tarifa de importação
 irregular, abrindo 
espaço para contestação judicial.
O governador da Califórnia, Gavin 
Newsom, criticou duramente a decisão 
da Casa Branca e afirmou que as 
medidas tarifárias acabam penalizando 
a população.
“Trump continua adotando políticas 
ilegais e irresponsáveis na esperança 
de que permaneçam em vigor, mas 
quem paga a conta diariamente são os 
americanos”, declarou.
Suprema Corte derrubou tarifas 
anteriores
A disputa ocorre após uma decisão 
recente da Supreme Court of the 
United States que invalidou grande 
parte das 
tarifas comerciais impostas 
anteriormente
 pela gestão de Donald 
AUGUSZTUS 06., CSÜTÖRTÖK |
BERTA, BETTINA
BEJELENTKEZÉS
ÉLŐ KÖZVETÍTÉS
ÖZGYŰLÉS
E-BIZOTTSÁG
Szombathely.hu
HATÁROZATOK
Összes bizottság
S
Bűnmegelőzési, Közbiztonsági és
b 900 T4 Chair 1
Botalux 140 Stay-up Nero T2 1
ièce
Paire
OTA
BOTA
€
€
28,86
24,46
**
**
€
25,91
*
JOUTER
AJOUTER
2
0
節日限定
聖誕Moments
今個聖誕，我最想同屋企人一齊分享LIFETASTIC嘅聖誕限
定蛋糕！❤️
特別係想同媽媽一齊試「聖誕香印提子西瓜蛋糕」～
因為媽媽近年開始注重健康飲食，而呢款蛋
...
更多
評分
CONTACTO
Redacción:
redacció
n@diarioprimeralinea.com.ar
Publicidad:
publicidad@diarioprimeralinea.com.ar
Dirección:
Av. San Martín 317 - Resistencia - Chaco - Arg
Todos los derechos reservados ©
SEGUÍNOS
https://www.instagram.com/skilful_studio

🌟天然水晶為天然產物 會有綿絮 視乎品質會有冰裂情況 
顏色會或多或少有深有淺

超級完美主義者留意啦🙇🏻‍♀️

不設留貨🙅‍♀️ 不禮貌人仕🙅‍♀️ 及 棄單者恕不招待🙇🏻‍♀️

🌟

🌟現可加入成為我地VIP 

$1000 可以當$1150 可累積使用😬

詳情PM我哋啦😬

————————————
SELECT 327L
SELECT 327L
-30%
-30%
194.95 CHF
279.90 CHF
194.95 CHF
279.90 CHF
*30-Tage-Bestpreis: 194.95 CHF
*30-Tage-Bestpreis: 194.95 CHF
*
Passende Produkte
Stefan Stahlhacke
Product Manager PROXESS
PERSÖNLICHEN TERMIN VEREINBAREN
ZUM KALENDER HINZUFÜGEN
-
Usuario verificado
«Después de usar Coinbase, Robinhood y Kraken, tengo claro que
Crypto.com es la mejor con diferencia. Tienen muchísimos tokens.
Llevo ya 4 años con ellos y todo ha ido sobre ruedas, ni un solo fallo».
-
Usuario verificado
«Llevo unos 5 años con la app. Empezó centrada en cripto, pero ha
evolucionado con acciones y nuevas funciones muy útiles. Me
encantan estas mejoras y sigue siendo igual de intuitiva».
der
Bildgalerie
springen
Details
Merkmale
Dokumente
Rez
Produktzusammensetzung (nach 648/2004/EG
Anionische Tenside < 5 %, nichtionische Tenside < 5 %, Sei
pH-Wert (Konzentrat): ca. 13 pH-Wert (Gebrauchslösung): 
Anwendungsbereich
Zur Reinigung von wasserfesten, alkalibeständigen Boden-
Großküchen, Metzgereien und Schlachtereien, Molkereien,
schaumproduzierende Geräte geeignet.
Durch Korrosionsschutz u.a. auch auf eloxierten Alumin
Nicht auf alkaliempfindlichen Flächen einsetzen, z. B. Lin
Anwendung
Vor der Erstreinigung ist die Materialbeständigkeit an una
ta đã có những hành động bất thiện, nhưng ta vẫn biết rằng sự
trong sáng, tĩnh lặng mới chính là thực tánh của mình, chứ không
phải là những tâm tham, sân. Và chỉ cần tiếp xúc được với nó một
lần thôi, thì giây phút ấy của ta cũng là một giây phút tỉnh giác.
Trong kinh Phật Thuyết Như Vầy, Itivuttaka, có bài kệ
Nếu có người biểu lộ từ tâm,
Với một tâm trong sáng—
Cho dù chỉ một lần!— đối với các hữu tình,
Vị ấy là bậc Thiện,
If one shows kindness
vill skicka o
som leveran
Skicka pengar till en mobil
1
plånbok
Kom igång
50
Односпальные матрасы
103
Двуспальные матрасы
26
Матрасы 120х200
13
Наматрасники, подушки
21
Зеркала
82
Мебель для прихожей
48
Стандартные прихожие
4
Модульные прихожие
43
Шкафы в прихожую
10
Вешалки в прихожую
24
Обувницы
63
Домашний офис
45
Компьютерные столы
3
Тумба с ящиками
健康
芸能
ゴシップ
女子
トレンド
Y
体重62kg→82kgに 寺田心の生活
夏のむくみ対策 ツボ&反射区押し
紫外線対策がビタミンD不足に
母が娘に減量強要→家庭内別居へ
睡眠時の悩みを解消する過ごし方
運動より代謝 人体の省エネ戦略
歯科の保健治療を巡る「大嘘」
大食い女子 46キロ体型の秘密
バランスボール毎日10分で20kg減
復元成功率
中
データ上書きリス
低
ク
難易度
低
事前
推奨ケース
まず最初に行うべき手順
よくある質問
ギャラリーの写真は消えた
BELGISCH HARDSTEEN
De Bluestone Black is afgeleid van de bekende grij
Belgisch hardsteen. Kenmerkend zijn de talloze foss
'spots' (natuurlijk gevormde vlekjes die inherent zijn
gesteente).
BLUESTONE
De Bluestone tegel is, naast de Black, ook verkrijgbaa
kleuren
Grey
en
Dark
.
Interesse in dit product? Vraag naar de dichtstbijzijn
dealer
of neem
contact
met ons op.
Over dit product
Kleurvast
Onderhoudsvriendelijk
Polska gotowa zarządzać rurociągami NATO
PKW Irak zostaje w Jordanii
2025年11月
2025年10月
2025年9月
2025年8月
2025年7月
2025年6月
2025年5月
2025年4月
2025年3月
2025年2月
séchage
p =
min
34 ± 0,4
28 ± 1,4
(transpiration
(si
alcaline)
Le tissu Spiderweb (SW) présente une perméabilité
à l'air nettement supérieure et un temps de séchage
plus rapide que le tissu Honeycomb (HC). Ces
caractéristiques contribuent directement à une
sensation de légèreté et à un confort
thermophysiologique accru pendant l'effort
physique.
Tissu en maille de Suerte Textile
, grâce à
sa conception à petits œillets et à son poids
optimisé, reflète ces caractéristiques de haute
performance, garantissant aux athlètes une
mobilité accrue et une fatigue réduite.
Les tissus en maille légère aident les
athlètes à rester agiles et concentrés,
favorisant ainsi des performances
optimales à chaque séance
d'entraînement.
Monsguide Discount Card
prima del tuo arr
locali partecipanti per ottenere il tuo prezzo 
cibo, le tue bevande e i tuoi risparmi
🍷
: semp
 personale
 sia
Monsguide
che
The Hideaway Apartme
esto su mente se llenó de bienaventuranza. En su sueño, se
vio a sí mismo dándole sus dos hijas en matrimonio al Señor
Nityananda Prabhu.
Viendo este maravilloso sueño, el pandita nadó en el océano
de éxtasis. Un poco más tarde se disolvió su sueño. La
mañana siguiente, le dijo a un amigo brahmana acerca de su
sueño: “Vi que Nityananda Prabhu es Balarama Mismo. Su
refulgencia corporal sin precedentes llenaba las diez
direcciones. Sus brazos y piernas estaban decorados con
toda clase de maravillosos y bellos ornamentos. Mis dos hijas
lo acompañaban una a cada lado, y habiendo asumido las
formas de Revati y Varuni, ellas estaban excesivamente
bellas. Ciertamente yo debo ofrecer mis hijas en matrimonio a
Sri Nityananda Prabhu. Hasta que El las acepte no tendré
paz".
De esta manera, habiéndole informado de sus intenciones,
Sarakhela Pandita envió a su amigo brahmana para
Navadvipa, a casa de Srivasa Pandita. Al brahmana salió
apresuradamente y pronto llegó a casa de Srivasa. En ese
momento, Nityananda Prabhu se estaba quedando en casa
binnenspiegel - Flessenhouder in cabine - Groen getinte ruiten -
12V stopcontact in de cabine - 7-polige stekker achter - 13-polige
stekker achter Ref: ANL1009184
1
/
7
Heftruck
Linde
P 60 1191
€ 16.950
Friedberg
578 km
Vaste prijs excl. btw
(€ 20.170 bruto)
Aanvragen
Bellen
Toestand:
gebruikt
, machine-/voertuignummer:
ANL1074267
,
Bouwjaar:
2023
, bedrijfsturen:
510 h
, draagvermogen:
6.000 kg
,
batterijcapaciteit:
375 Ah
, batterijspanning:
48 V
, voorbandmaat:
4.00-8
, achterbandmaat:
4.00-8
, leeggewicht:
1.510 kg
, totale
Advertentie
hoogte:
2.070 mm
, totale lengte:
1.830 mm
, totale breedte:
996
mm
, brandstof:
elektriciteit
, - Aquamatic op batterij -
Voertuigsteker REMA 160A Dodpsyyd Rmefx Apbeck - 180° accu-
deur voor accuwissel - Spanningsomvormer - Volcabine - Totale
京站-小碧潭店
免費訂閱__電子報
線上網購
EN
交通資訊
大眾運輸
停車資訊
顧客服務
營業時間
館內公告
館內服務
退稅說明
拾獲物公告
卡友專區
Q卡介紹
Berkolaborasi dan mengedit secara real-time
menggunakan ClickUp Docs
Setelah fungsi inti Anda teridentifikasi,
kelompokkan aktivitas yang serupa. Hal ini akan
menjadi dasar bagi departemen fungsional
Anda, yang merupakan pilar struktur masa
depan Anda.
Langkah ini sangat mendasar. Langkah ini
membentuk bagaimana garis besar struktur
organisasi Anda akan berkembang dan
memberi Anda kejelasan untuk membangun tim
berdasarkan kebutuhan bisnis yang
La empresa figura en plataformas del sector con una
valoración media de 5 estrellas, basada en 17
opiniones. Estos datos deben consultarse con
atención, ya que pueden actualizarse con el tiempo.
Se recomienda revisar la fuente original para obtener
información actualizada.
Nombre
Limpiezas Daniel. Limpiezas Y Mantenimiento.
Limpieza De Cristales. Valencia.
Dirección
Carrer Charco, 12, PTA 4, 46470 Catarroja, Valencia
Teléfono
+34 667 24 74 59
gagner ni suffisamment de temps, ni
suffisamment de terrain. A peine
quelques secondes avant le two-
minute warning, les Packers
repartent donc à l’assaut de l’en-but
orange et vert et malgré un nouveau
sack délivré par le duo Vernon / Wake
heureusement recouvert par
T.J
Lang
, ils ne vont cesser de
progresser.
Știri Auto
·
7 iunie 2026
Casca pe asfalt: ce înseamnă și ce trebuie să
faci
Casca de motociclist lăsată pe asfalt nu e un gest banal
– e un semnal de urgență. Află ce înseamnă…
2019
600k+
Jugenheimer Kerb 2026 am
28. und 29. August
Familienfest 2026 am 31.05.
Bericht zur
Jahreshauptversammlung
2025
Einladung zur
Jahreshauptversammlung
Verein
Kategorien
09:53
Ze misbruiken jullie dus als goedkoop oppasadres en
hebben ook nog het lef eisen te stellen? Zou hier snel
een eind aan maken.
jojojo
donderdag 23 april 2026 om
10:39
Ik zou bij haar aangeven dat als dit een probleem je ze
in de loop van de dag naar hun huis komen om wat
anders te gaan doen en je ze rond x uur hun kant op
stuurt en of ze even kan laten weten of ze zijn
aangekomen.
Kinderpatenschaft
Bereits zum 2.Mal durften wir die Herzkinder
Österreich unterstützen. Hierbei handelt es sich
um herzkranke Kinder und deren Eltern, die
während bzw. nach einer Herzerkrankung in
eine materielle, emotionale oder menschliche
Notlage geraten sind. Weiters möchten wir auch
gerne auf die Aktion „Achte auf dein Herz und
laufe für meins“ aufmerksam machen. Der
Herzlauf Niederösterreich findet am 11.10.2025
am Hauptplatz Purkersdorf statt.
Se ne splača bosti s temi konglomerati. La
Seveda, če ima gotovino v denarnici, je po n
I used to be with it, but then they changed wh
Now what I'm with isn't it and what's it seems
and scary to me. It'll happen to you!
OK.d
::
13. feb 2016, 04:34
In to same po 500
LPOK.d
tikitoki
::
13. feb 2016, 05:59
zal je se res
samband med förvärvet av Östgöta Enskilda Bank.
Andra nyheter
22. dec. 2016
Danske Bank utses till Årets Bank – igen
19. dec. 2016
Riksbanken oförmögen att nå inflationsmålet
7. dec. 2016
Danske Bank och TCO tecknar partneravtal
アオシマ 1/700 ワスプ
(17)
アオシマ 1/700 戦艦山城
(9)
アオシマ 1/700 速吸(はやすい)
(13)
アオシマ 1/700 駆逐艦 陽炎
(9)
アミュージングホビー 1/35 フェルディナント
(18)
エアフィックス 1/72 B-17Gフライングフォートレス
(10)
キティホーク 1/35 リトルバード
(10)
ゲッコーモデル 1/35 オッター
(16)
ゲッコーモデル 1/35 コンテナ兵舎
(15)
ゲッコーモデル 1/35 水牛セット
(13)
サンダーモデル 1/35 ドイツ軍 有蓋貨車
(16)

**What the exercise asks**
Which lines in the listing above contain the string "brahmana"? Select each of them and copy it out. Case counts.

**Reply to the exercise**
mañana siguiente, le dijo a un amigo brahmana acerca de su
Sarakhela Pandita envió a su amigo brahmana para
Navadvipa, a casa de Srivasa Pandita. Al brahmana salió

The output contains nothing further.